Vladimir_Nesov Oct 16, 2016, 3:44 PM
0 points
AF
This works as a subtle argument for security mindset in AI control (while not being framed as such). One issue is that it might deemphasize some AI control problems that are not analogous to practical security problems, like detailed value elicitation (where in security you formulate a few general principles and then give up). That is, the concept of {AI control problems that are analogous to security problems} might be close enough to the concept of {all AI control problems} to replace it in some people’s minds.
- paulfchristiano Oct 16, 2016, 6:55 PM
  0 points
  AF Parent
  It seems to me like failures of value learning can also be a security problem: if some gap between the AI’s values and the human values is going to cause trouble, the trouble is most likely to show up in some adversarially-crafted setting.
  
  I do agree that this is not closely analogous to security problems that cause trouble today.
  
  I also agree that sorting out how to do value elicitation in the long-run is not really a short-term security problem, but I am also somewhat skeptical that it is a critical control problem. I think that the main important thing is that our AI systems learn to behave effectively in the world while allowing us to maintain effective control over their future behavior, and a failure of this property (e.g. because the AI has a bad conception of “effective control”) is likely to be a security problem.
  - Vladimir_Nesov Oct 17, 2016, 9:34 AM
    0 points
    AF Parent
    I think that the main important thing is that our AI systems learn to behave effectively in the world while allowing us to maintain effective control over their future behavior
    
    This does seem sufficient to solve the immediate problem of AI risk, without compromising the potential for optimizing the world with our detailed values, provided
    
    The line between “us” that maintain control and the AI design is sufficiently blurred (via learning, uploading, prediction etc., to remove the overhead of dealing with physical humans)

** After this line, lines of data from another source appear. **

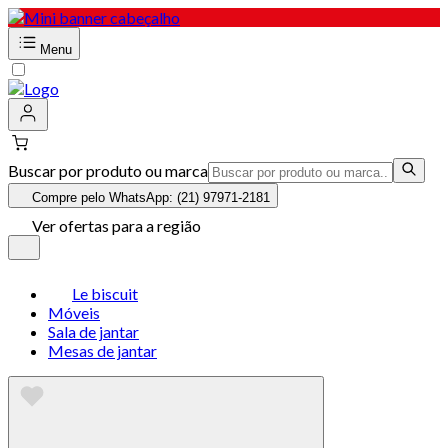
Menu
Buscar por produto ou marca
Compre pelo WhatsApp: (21) 97971-2181
Ver ofertas para a região
Le biscuit
Móveis
Sala de jantar
Mesas de jantar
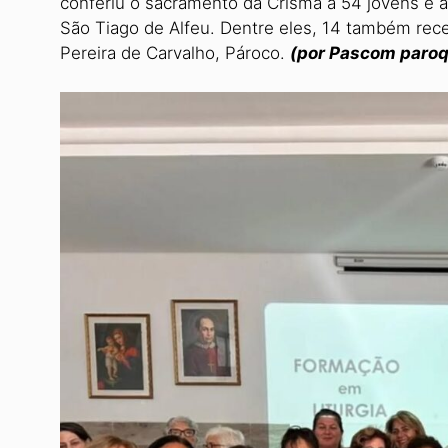
conferiu o sacramento da Crisma a 54 jovens e 
São Tiago de Alfeu. Dentre eles, 14 também re
Pereira de Carvalho, Pároco.
(por Pascom paroq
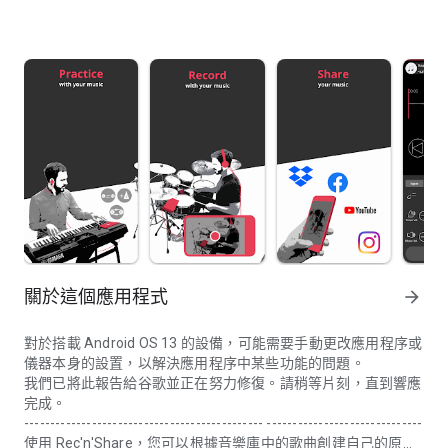
關於這個應用程式
arrow_forward
對於搭載 Android OS 13 的設備，可能需要手動更改應用程序或
儀器本身的設置，以解決應用程序中某些功能的問題。
我們已將此報告給谷歌並正在努力修復。請稍等片刻，直到響應
完成。
---------------------------------------------- ------------------------------
使用 Rec'n'Share，您可以根據音樂庫中的歌曲創建自己的原創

    “Behave effectively” includes capability to disable potential misaligned AIs in the wild
    “Effective control” allows replacing whatever the AI is doing with something else at any level of detail.
    
    The advantage of introducing the concept of detailed values of the AI in the initial design is that it protects the setup from manipulation by the AI. If we don’t do that, the control problem becomes much more complicated. In the approach you are talking about, initially there are no explicitly formulated detailed values, only instrumental skills and humans.
    
    So it’s a tradeoff: solving the value elicitation/use problem makes AIs easier to control, but if it’s possible to control an AI anyway, the problem could initially remain unsolved. I’m skeptical that it’s possible to control an AI other than by giving it completely defined values (so that it learns further details by further examining the fixed definition), if that AI is capable enough to prevent AI risk from other AIs.